Retrieve each line that contains the word "Selecteer" from the entries below.
══ Exercise material
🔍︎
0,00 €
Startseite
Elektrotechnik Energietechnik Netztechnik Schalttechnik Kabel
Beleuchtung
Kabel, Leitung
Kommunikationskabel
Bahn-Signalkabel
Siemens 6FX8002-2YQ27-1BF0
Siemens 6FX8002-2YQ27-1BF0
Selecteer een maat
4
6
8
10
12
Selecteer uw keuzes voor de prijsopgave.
════
- Answer to this problem -
Selecteer een maat
Selecteer uw keuzes voor de prijsopgave.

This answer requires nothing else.